Often times in an ocean environment, the extreme responses of ships and other structures can be different than expected. Running simulations and tests does not always reveal the behavior that appears in these scenarios. Engineers designing systems that contain unknown dynamical properties, such as a domain of attraction, orders of magnitude larger than the ordinary motion would benefit from a method that could identify the presence of these very dynamics. Specifically, this paper will focus on predicting rare behavior of stochastically forced non-stationary systems containing multiple attractors.

The current landscape of extreme value prediction techniques is vast but not particularly suited to this problem. Generally, extreme value theory [1] is a solid foundation to start rare event analysis. Strictly speaking, the extreme characteristics of ocean processes cannot be viewed as time series using extreme value theory due to dependence between peaks. As such, [2] discusses extreme value theory as related to stochastic processes taking into account dependence between peaks and changes in parameters over time. The aforementioned paper focuses mainly on stationary processes, so while it provides a good starting point, the derivations made and theories stated are not directly applicable to non-stationary processes.

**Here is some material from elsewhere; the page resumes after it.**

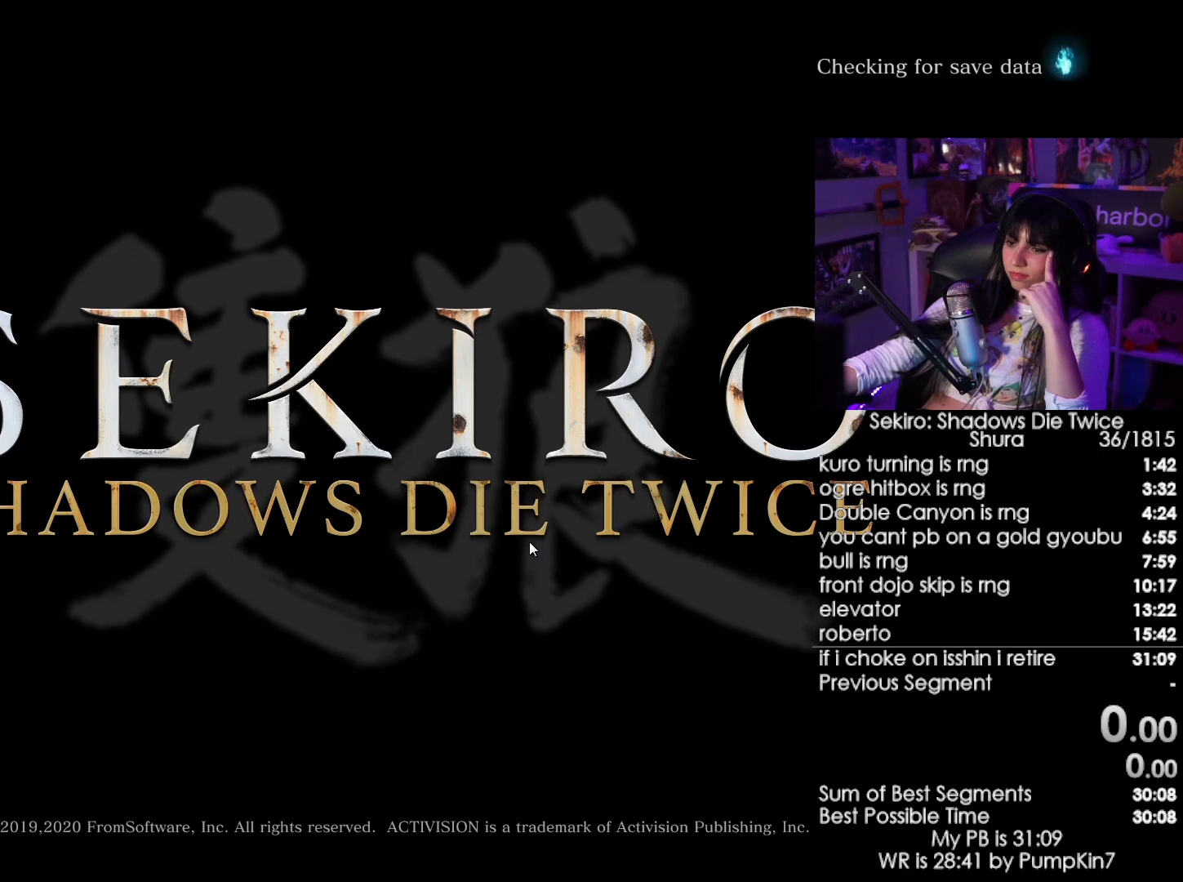
{"keys": [], "mouse": [], "events": [[67, "mouse_left", "down"], [150, "mouse_left", "up"], [250, "mouse_left", "down"], [350, "mouse_left", "up"]]}
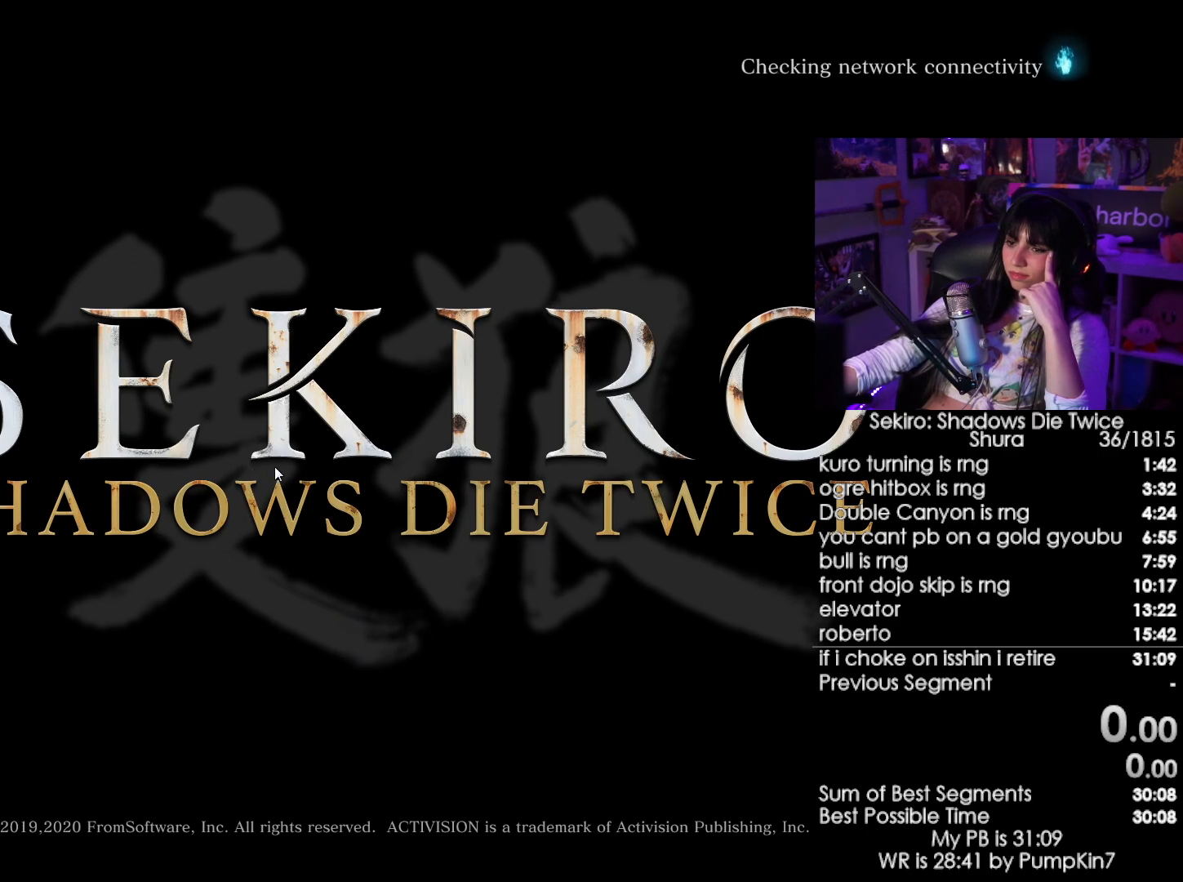
{"keys": [], "mouse": [], "events": [[167, "mouse_left", "down"], [267, "mouse_left", "up"], [367, "mouse_left", "down"], [400, "mouse_left", "up"]]}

Extreme value theory is applied to both Gaussian and non-Gaussian dynamic systems in [3] to calculate reliability. Both generalized Pareto via peaks-over-threshold and generalized extreme value distributions were fit to small sets of data to estimate the probability of failure. In general, the two distribution types seemed to extrapolate Monte Carlo results with some levels of pre-processing involved within reason. That being said, the method relies heavily on the samples used and could break down if there are unknown dynamics or the process tends to non-stationarity. The shortcomings of the generalized Pareto via peaks-over-threshold are discussed in more detail in [4] using a marine dynamics viewpoint.

A further investigation of rare events of non-linear systems was performed in [5]. The extreme characteristics of a piecewise linear oscillator was studied by investigating the tail of the response under various circumstances. The behavior of the tail was found to be dependent on various factors but was more or less defined under the set of circumstances examined in this paper. While [5] provides an excellent derivation and study, it is limited in that the solution is specific to the model and the results are not necessarily usable outside of a piecewise linear oscillator.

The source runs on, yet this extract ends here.